# Task brief
Substitute "realm" for "kingdom" in everything from the line containing "common name: Tagrørsmycelgalmyg" down to the last of the lines below, and give back only those lines with nothing else changed.

(Extracted data entries)
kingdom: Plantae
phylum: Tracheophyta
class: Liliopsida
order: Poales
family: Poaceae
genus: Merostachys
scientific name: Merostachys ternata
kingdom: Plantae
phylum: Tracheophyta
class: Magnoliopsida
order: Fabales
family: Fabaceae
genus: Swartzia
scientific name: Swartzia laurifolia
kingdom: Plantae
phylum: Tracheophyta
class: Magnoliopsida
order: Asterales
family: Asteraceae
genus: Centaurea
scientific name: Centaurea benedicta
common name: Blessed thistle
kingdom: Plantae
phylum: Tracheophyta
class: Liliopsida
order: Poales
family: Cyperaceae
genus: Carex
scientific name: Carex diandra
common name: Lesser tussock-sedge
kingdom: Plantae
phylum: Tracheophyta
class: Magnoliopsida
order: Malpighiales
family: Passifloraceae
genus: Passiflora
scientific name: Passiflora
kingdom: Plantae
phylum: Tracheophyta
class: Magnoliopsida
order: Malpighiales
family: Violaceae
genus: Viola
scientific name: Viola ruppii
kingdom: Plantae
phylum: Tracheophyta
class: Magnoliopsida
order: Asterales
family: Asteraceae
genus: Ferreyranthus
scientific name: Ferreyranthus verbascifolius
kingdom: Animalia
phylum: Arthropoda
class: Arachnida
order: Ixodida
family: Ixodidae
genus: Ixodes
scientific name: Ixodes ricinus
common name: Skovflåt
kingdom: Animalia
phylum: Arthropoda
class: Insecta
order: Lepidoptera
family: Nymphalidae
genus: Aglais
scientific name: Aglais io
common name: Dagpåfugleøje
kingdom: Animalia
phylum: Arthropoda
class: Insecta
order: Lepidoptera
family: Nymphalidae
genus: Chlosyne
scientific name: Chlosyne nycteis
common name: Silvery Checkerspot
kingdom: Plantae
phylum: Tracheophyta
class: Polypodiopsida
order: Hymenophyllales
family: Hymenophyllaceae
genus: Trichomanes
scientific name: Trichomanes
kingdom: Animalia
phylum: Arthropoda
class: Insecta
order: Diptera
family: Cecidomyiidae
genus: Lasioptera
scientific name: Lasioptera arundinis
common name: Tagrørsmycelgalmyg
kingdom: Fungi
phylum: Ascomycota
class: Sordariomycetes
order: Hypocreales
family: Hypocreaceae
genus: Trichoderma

# Task solution
common name: Tagrørsmycelgalmyg
realm: Fungi
phylum: Ascomycota
class: Sordariomycetes
order: Hypocreales
family: Hypocreaceae
genus: Trichoderma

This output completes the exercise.